Product Catalogue
Home > News > Albright Memorial Library to add an elevator
Albright Memorial Library to add an elevator - 2012-10-24

Albright Memorial Library to add an elevator

After nearly 60 years of plans sitting on the back burner, Scranton Public Library Director Jack Finnerty announced the Albright Memorial Library will be installing an elevator to make the library more handicapped-accessible.

He said the difficulty in installing an elevator has been the need to rework some of the architecture of the building, completed in 1893.

The solution came when Mr. Finnerty started to literally "think outside the box" and install an elevator outside in the rear of the building.

"We looked at all possibilities, and trying to put it inside was more problematic than putting it outside," Mr. Finnerty said. "It also really won't even be visible from the street so it won't detract from its classic beauty."
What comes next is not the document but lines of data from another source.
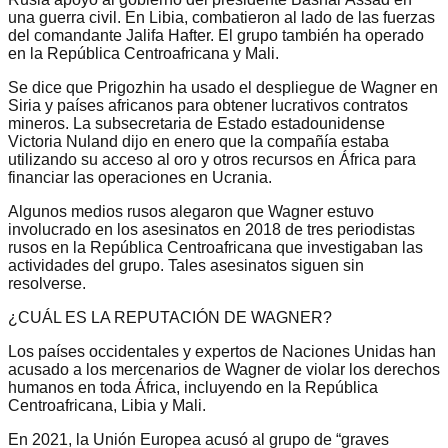
una guerra civil. En Libia, combatieron al lado de las fuerzas
del comandante Jalifa Hafter. El grupo también ha operado
en la República Centroafricana y Mali.
Se dice que Prigozhin ha usado el despliegue de Wagner en
Siria y países africanos para obtener lucrativos contratos
mineros. La subsecretaria de Estado estadounidense
Victoria Nuland dijo en enero que la compañía estaba
utilizando su acceso al oro y otros recursos en África para
financiar las operaciones en Ucrania.
Algunos medios rusos alegaron que Wagner estuvo
involucrado en los asesinatos en 2018 de tres periodistas
rusos en la República Centroafricana que investigaban las
actividades del grupo. Tales asesinatos siguen sin
resolverse.
¿CUÁL ES LA REPUTACIÓN DE WAGNER?
Los países occidentales y expertos de Naciones Unidas han
acusado a los mercenarios de Wagner de violar los derechos
humanos en toda África, incluyendo en la República
Centroafricana, Libia y Mali.
En 2021, la Unión Europea acusó al grupo de “graves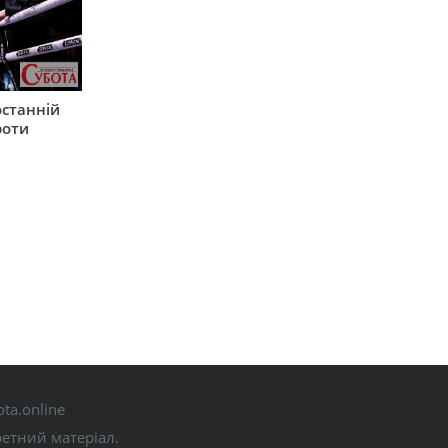
останній
роти
ta.online
ретний матеріал.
The elevator will allow patrons with disabilities to access the second floor, which includes periodicals. Previously, when disabled patrons requested to look at the second floor's microfilm holdings, two people had to carry the film reader down.

"It was very labor-intensive," Mr. Finnerty said. "It was not a totally satisfactory solution for the patron."

Keith Williams, a community organizer at the local Center for Independent Living, said the addition of an elevator at the library is "welcome news."

"This elevator will open up access for people who before might have been customers, but maybe ordered their books by mail," Mr. Williams said. "Now if they want to get the actual feeling of taking a book off the shelf or checking the selection in the music or DVD section, they will be able to have the opportunity - just as the public has had all these years."

As Mr. Williams has arthrogryposis, a neuro-muscular disability that leads to a lack of muscle control, he is looking forward to the elevator as both an advocate for CIL and as a private patron.

Mr. Finnerty said construction is slated to finish in mid-December. Until then, disabled patrons are asked to use the Children's Library entrance because the ramp leading to the first floor had to be taken out.

Mr. Williams said that is fine, so long as disabled patrons are still able to access the library.

Mr. Finnerty said the $496,000 needed for the library elevator project has been taken out of the John J. Albright Fund, which can only be tapped for the physical needs of the Albright Memorial Library.